[OBJECTIVE]
Show each line of the entries below that contains the word "says".

Dataset items:
:::
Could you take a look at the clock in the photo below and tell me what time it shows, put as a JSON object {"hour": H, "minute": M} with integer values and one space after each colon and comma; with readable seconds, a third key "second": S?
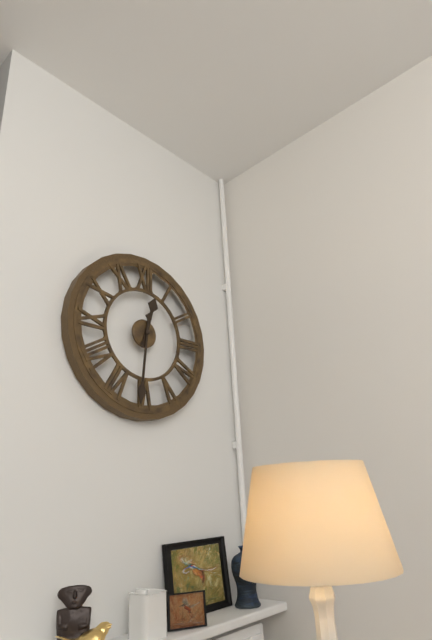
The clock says {"hour": 12, "minute": 31}
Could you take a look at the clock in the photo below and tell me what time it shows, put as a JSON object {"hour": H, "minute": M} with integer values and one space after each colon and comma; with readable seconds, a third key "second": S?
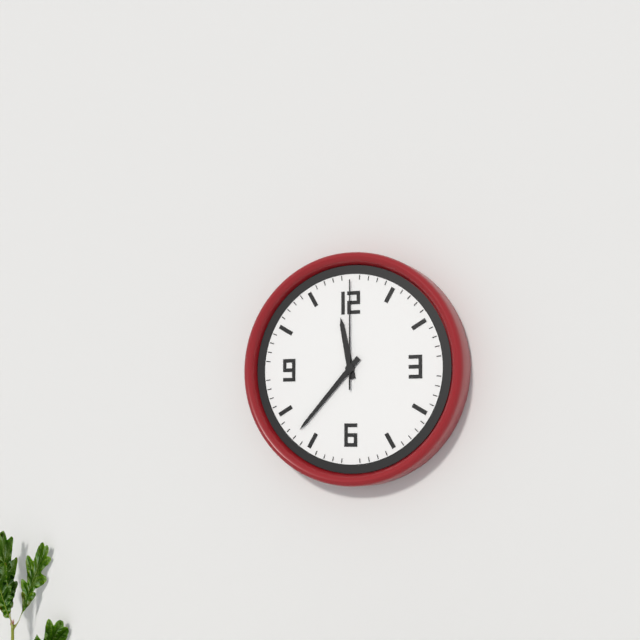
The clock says {"hour": 11, "minute": 37, "second": 0}
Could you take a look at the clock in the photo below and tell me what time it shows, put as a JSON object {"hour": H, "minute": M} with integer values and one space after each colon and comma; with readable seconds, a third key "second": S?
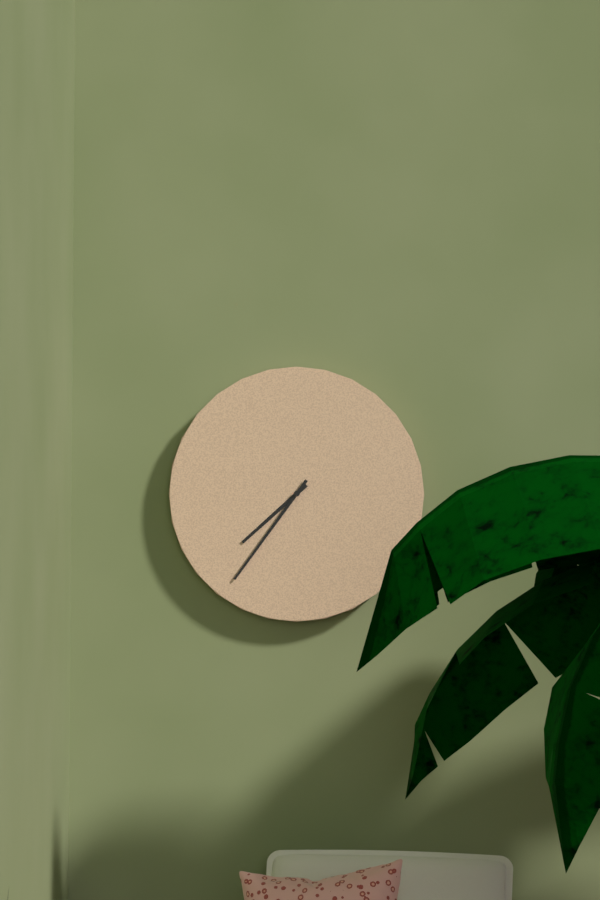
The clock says {"hour": 7, "minute": 36}
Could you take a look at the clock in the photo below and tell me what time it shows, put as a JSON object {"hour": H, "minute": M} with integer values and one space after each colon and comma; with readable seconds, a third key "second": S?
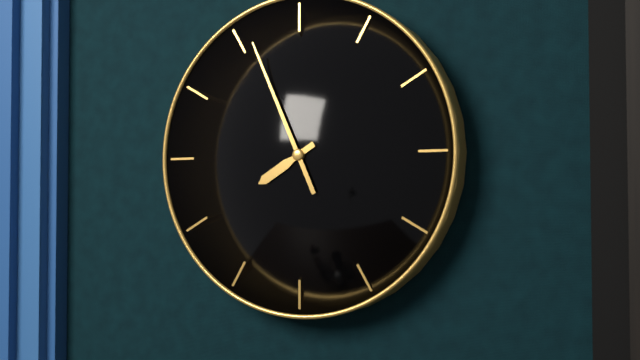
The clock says {"hour": 7, "minute": 56}
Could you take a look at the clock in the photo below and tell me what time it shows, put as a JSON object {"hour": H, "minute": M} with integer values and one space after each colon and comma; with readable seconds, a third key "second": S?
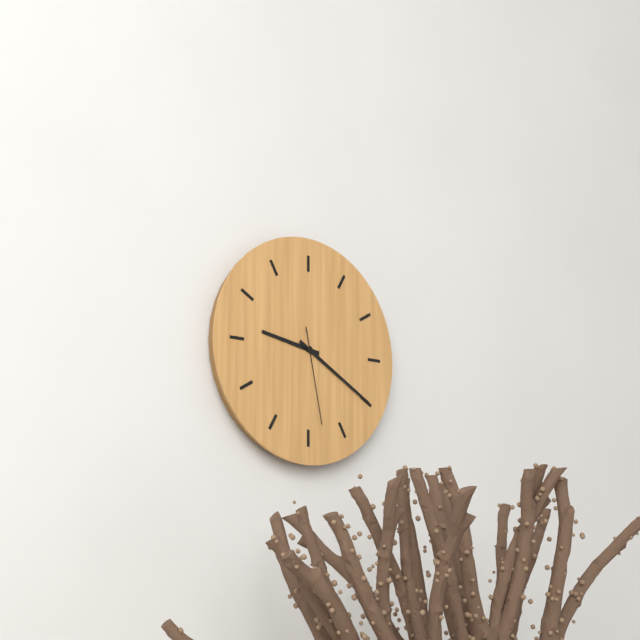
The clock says {"hour": 9, "minute": 20, "second": 28}
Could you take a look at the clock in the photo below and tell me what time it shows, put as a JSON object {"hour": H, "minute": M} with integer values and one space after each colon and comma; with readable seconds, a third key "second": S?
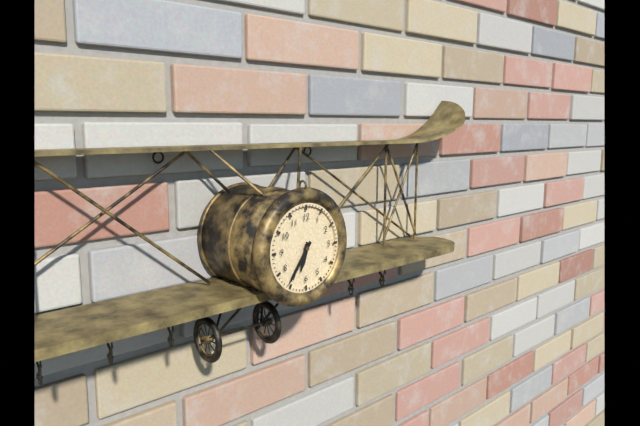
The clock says {"hour": 6, "minute": 36}
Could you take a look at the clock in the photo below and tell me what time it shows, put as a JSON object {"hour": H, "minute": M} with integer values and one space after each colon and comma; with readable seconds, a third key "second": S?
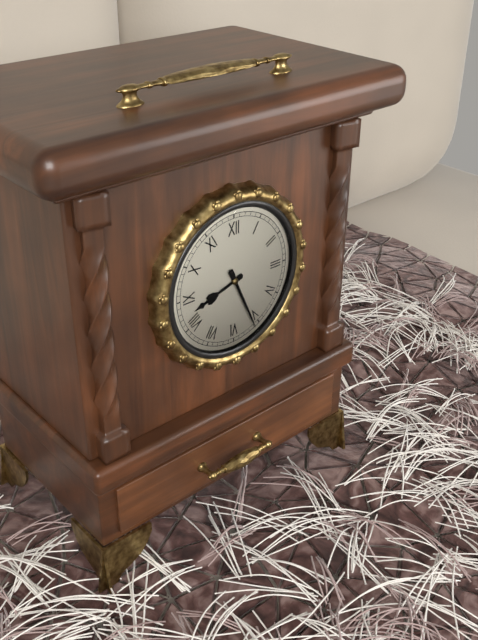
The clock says {"hour": 8, "minute": 26}
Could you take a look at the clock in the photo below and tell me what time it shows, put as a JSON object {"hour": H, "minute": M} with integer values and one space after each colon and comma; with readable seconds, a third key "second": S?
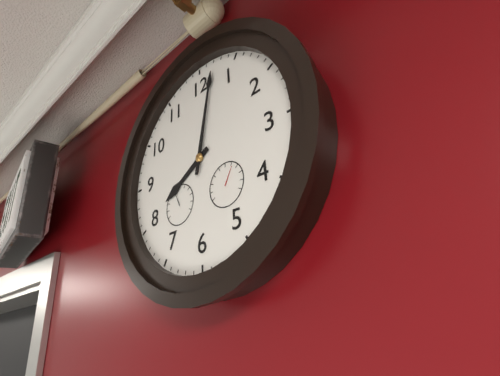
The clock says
:::
[EXPECTED ANSWER]
The clock says {"hour": 12, "minute": 31}
The clock says {"hour": 11, "minute": 37, "second": 0}
The clock says {"hour": 7, "minute": 36}
The clock says {"hour": 7, "minute": 56}
The clock says {"hour": 9, "minute": 20, "second": 28}
The clock says {"hour": 6, "minute": 36}
The clock says {"hour": 8, "minute": 26}
The clock says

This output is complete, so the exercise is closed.